Authors:H. Dang, V. Pullat, D. Jaiswal, M. Parameswaran, and C. Sunta
The daily intake of uranium (238U) by an urban Indian adult population was estimated by the analysis of a duplicate diet, drinking water, and air samples using neutron activation and radio-chemical separation. The uranium intake through food is 0.55 g which is much larger than that from drinking water and air, at 0.09 and 0.01 g, respectively. The total daily dietary intake of uranium, calculated from the concentrations measured in the individual food ingredients and their daily consumption (based on the national survey), is found to be 2.2 g which is a factor of 3.5 higher than that based on a duplicate urban diet. The maximum contribution to the daily intake is found to be from cereals. The lower intake by the urban population is most likely due to their lower food consumption.
Authors:H. Dang, H. Desai, S. Kayasth, D. Jaiswal, C. Wadhwani, and S. Somasundaram
The daily intakes of trace elements by infants showing optimal pattern of growth are used as the basis to estimate the requirements of Fe, Co and Se during infancy. Since milk is the only food and source of nutrition in the first few months of life, the requirements of these elements are calculated from their average concentrations in human milk and the volume of milk required to supply sufficient amount of energy for maintenance and healthy growth of infants. The concentrations of the three elements in human milk were determined, using the technique of neutron activation followed by radiochemical separation.

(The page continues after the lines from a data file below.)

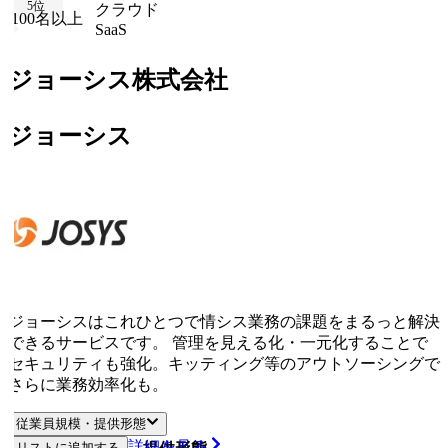
5
位
クラウド
100名以上
SaaS
ジョーシス株式会社
ジョーシス
ジョーシスはこれひとつで情シス業務の課題をまるっと解決
できるサービスです。 管理を見える化・一元化することで
セキュリティも強化。キッティング等のアウトソーシングで
さらに業務効率化も。
従業員規模・提供形態
詳細を見る
リストに追加する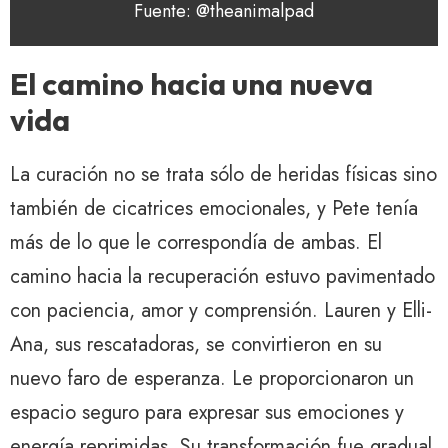
Fuente: @theanimalpad
El camino hacia una nueva
vida
La curación no se trata sólo de heridas físicas sino
también de cicatrices emocionales, y Pete tenía
más de lo que le correspondía de ambas. El
camino hacia la recuperación estuvo pavimentado
con paciencia, amor y comprensión. Lauren y Elli-
Ana, sus rescatadoras, se convirtieron en su
nuevo faro de esperanza. Le proporcionaron un
espacio seguro para expresar sus emociones y
energía reprimidas. Su transformación fue gradual,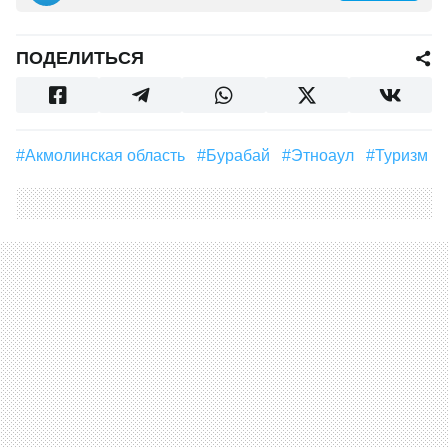
ПОДЕЛИТЬСЯ
#Акмолинская область
#Бурабай
#Этноаул
#туризм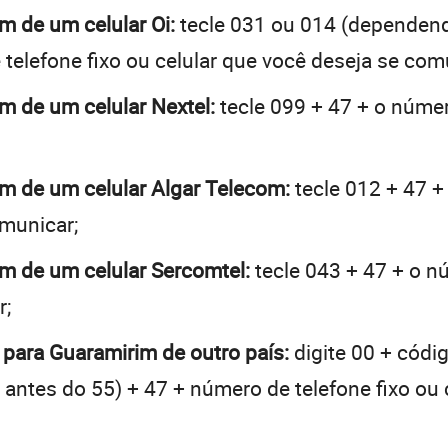
im de um celular Oi:
tecle 031 ou 014 (dependen
telefone fixo ou celular que você deseja se com
im de um celular Nextel:
tecle 099 + 47 + o númer
im de um celular Algar Telecom:
tecle 012 + 47 +
omunicar;
im de um celular Sercomtel:
tecle 043 + 47 + o nú
r;
 para Guaramirim de outro país:
digite 00 + códi
 + antes do 55) + 47 + número de telefone fixo ou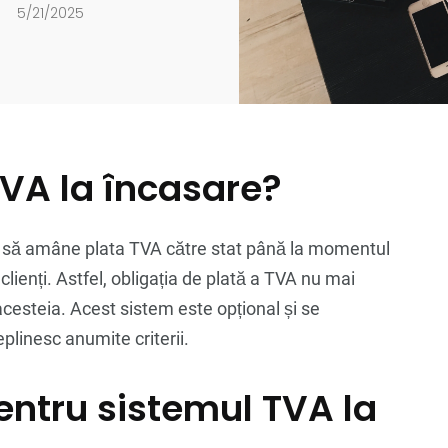
5/21/2025
TVA la încasare?
r să amâne plata TVA către stat până la momentul
 clienți. Astfel, obligația de plată a TVA nu mai
 acesteia. Acest sistem este opțional și se
plinesc anumite criterii.
entru sistemul TVA la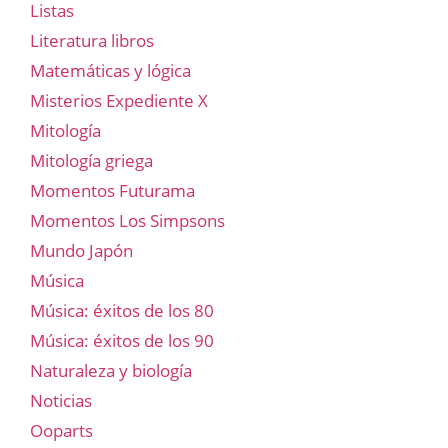
Listas
Literatura libros
Matemáticas y lógica
Misterios Expediente X
Mitología
Mitología griega
Momentos Futurama
Momentos Los Simpsons
Mundo Japón
Música
Música: éxitos de los 80
Música: éxitos de los 90
Naturaleza y biología
Noticias
Ooparts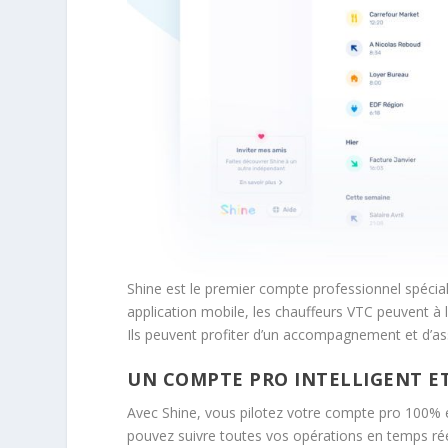
Shine est le premier compte professionnel spécia
application mobile, les chauffeurs VTC peuvent à l
Ils peuvent profiter d’un accompagnement et d’ass
UN COMPTE PRO INTELLIGENT ET
Avec Shine, vous pilotez votre compte pro 100% e
pouvez suivre toutes vos opérations en temps rée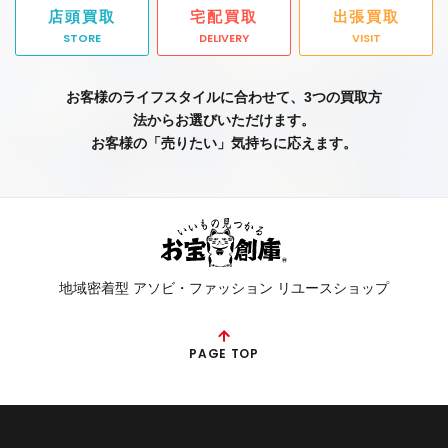
店頭買取
宅配買取
出張買取
STORE
DELIVERY
VISIT
お客様のライフスタイルに合わせて、3つの買取方
法からお選びいただけます。
お客様の「売りたい」気持ちに応えます。
地域密着型 アソビ・ファッション リユースショップ
PAGE TOP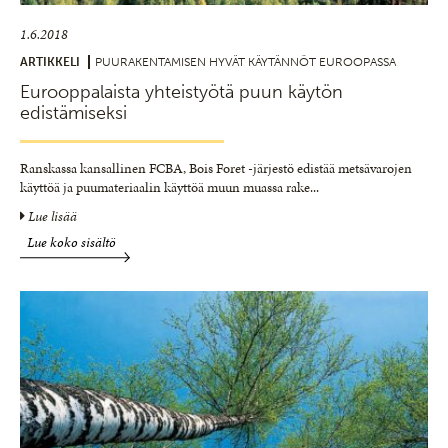
1.6.2018
ARTIKKELI
PUURAKENTAMISEN HYVÄT KÄYTÄNNÖT EUROOPASSA
Eurooppalaista yhteistyötä puun käytön
edistämiseksi
Ranskassa kansallinen FCBA, Bois Foret -järjestö edistää metsävarojen
käyttöä ja puumateriaalin käyttöä muun muassa rake
...
Lue lisää
Lue koko sisältö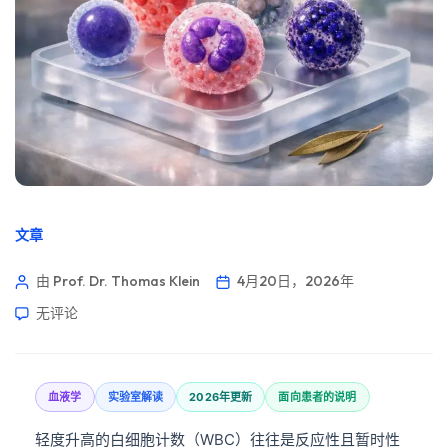
文章
由 Prof. Dr. Thomas Klein
4月20日，2026年
无评论
血液学
实验室解读
2026年更新
面向患者的说明
轻度升高的白细胞计数（WBC）往往是反应性且暂时性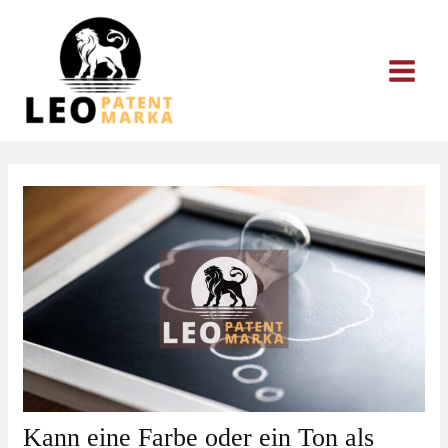
Zum
Inhalt
springen
Kann eine Farbe oder ein Ton als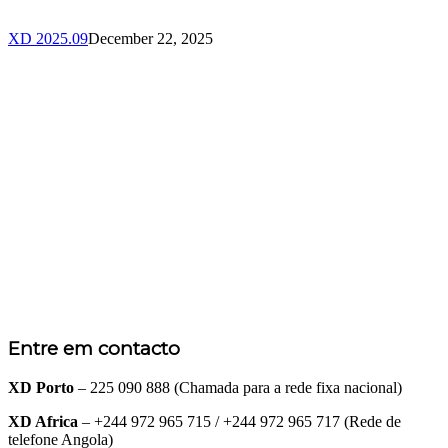
XD 2025.09
December 22, 2025
Entre em contacto
XD Porto
– 225 090 888 (Chamada para a rede fixa nacional)
XD Africa
– +244 972 965 715 / +244 972 965 717 (Rede de
telefone Angola)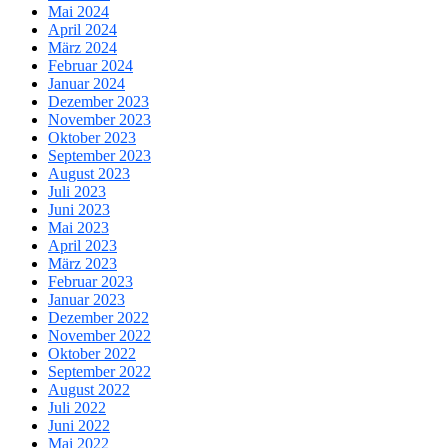
Mai 2024
April 2024
März 2024
Februar 2024
Januar 2024
Dezember 2023
November 2023
Oktober 2023
September 2023
August 2023
Juli 2023
Juni 2023
Mai 2023
April 2023
März 2023
Februar 2023
Januar 2023
Dezember 2022
November 2022
Oktober 2022
September 2022
August 2022
Juli 2022
Juni 2022
Mai 2022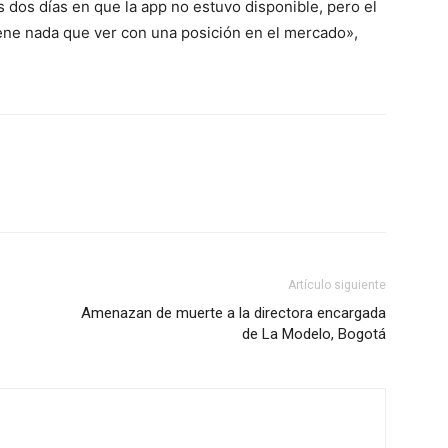
s dos días en que la app no estuvo disponible, pero el
tiene nada que ver con una posición en el mercado»,
Artículo siguiente
Amenazan de muerte a la directora encargada
de La Modelo, Bogotá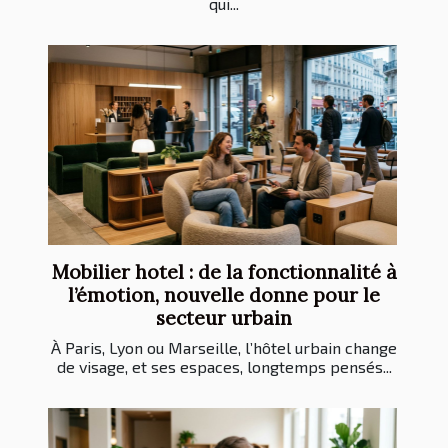
qui...
Mobilier hotel : de la fonctionnalité à
l’émotion, nouvelle donne pour le
secteur urbain
À Paris, Lyon ou Marseille, l’hôtel urbain change
de visage, et ses espaces, longtemps pensés...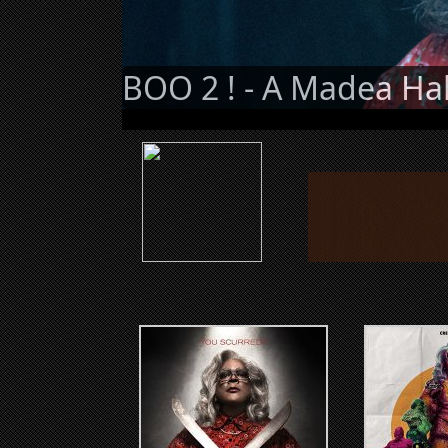
BOO 2 ! - A Madea Ha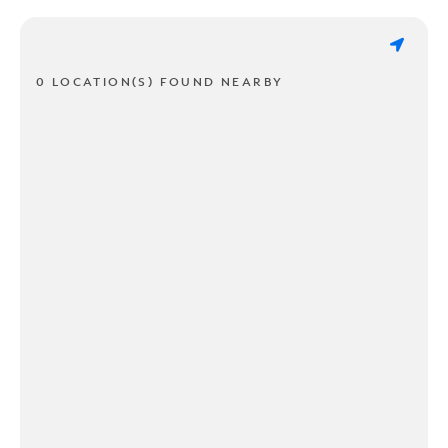
0 LOCATION(S) FOUND NEARBY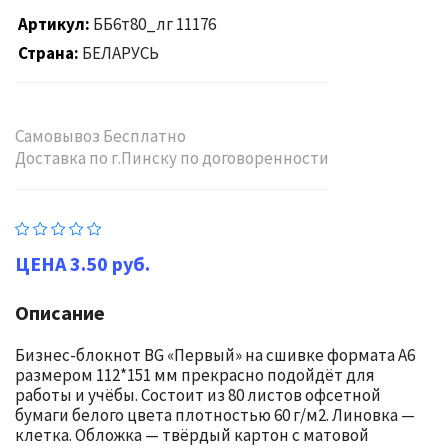
Артикул
ББ6т80_лг 11176
Страна
БЕЛАРУСЬ
Самовывоз Бесплатно
Доставка по г.Пинску по договоренности
3.50 руб.
Описание
Бизнес-блокнот BG «Первый» на сшивке формата А6
размером 112*151 мм прекрасно подойдёт для
работы и учёбы. Состоит из 80 листов офсетной
бумаги белого цвета плотностью 60 г/м2. Линовка —
клетка. Обложка — твёрдый картон с матовой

Authors:H. Dang, D. Jaiswal, K. Murthy, R. Sharma, P. Nambiar, and C. Sunta
This paper compares the urinary excretion levels of Th obtained in bio-assay monitoring using the neutron activation technique with those predicted by applying the ICRP metabolic model to the measured Th activity in chest and total body of a group of Thorium plant workers. The results indicated much lower urinary Th excretion as compared to what was expected on the basis of the ICRP model. Lower urinary excretion in occupational subjects is explained in terms of negligible contribution of skeleton and soft tissue to the activity excreted in urine. It is suggested that the existing model should be modified to enable it to be applicable to the bio-assay monitoring of occupational workers.